To-do item ▸ Output each line from the one that contains "المركز الإعلامى" to the final line of the data below, exactly, and include nothing else.

Data extracts ▸
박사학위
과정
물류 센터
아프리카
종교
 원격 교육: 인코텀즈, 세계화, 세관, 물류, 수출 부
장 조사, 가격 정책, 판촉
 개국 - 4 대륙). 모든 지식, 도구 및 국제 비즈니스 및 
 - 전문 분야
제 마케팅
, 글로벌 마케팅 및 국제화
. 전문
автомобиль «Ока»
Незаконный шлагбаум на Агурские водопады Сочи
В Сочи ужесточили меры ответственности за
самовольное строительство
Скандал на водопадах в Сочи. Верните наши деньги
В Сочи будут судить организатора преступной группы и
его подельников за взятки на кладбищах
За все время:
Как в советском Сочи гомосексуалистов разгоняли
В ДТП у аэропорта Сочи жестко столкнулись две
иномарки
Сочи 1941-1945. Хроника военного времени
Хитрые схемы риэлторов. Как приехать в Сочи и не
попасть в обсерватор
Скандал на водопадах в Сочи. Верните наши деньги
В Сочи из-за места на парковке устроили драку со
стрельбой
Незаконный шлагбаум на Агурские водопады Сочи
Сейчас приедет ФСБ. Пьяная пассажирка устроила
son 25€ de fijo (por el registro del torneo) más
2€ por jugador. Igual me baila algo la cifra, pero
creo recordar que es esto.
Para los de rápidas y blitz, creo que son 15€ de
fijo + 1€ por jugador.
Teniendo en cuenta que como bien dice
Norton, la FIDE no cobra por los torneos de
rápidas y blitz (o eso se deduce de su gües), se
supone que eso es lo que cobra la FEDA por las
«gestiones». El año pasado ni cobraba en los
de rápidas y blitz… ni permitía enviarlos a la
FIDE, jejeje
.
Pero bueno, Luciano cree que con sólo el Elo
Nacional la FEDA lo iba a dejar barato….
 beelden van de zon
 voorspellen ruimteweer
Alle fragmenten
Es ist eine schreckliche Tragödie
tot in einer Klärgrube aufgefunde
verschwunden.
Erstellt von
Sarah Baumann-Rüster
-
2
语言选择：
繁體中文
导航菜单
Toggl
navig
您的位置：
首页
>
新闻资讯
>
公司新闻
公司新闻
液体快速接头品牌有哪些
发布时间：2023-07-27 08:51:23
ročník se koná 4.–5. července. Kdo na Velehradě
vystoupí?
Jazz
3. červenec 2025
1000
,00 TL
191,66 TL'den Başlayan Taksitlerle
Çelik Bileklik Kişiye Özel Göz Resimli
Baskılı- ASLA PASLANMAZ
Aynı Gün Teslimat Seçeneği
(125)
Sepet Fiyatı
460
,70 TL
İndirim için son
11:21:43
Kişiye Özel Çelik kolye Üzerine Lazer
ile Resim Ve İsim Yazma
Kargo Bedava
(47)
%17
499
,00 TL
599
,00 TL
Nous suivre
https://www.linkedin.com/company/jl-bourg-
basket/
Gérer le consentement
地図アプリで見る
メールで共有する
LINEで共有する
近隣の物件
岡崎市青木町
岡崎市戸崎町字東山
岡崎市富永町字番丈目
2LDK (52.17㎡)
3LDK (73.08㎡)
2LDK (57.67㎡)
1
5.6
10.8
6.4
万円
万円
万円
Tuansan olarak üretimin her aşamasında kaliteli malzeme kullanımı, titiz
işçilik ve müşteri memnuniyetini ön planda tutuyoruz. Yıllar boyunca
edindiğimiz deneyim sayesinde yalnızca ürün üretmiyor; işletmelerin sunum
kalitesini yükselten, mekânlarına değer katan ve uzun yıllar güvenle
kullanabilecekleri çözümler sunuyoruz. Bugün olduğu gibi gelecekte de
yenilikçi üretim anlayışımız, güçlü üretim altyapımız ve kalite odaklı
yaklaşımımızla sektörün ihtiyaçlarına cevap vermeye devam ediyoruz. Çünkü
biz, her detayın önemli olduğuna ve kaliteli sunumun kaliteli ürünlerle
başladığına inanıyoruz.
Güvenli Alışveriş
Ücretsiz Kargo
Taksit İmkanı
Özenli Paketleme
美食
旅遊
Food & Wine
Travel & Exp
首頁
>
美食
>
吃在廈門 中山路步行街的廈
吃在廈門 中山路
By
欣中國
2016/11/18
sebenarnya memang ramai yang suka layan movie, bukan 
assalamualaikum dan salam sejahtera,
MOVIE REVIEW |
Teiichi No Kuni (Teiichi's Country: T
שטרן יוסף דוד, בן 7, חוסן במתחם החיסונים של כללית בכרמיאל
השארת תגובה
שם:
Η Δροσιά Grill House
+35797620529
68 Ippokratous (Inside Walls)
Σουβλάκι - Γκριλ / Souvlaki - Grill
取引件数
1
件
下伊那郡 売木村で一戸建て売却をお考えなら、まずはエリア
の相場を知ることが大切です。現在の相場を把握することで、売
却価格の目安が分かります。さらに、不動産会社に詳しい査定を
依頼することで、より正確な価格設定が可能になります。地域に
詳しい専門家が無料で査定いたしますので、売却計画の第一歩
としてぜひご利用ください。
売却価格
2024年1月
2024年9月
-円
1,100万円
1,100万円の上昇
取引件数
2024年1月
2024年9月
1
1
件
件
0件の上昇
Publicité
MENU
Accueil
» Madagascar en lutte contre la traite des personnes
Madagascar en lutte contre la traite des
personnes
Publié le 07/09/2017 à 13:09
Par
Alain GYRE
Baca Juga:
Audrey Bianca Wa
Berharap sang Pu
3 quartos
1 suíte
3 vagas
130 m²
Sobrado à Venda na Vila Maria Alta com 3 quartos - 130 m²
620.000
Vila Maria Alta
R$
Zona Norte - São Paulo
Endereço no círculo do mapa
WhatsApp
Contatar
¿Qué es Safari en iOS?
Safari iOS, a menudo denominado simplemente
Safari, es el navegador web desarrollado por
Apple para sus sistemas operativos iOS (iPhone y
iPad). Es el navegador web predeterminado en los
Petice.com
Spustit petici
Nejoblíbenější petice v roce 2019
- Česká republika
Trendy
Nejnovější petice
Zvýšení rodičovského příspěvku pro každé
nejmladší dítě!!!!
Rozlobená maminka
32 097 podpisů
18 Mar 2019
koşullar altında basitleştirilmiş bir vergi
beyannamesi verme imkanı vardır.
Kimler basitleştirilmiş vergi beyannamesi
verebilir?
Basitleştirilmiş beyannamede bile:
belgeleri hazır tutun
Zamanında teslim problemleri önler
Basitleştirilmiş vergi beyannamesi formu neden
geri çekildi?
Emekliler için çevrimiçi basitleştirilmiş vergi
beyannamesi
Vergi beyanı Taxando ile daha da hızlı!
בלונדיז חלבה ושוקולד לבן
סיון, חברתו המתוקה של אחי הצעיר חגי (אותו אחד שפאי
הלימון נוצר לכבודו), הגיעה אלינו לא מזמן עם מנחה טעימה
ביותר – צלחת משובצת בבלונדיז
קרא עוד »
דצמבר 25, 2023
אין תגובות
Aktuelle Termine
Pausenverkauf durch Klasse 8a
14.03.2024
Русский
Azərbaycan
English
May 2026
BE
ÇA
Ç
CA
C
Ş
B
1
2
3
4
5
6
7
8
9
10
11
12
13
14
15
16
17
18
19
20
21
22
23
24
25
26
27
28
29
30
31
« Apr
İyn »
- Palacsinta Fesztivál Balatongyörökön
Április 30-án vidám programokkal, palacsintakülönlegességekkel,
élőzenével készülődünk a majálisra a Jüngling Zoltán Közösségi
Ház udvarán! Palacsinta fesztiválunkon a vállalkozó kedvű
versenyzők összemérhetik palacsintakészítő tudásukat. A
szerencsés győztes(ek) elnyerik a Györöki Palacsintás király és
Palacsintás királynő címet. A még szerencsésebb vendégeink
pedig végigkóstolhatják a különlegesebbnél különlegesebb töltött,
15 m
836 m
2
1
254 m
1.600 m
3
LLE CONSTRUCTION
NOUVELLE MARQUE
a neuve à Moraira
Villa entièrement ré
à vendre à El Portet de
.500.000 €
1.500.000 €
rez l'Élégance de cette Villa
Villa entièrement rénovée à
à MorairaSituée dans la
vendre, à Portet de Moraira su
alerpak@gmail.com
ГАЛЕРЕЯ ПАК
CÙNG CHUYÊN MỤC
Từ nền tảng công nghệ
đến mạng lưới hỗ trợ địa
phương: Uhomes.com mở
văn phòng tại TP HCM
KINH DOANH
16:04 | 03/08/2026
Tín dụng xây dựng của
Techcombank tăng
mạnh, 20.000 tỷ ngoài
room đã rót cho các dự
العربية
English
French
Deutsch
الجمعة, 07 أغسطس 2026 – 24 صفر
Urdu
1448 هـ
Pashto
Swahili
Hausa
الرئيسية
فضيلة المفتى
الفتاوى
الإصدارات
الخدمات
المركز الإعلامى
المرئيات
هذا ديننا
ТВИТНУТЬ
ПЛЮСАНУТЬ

Solution below ▸
المركز الإعلامى
المرئيات
هذا ديننا
ТВИТНУТЬ
ПЛЮСАНУТЬ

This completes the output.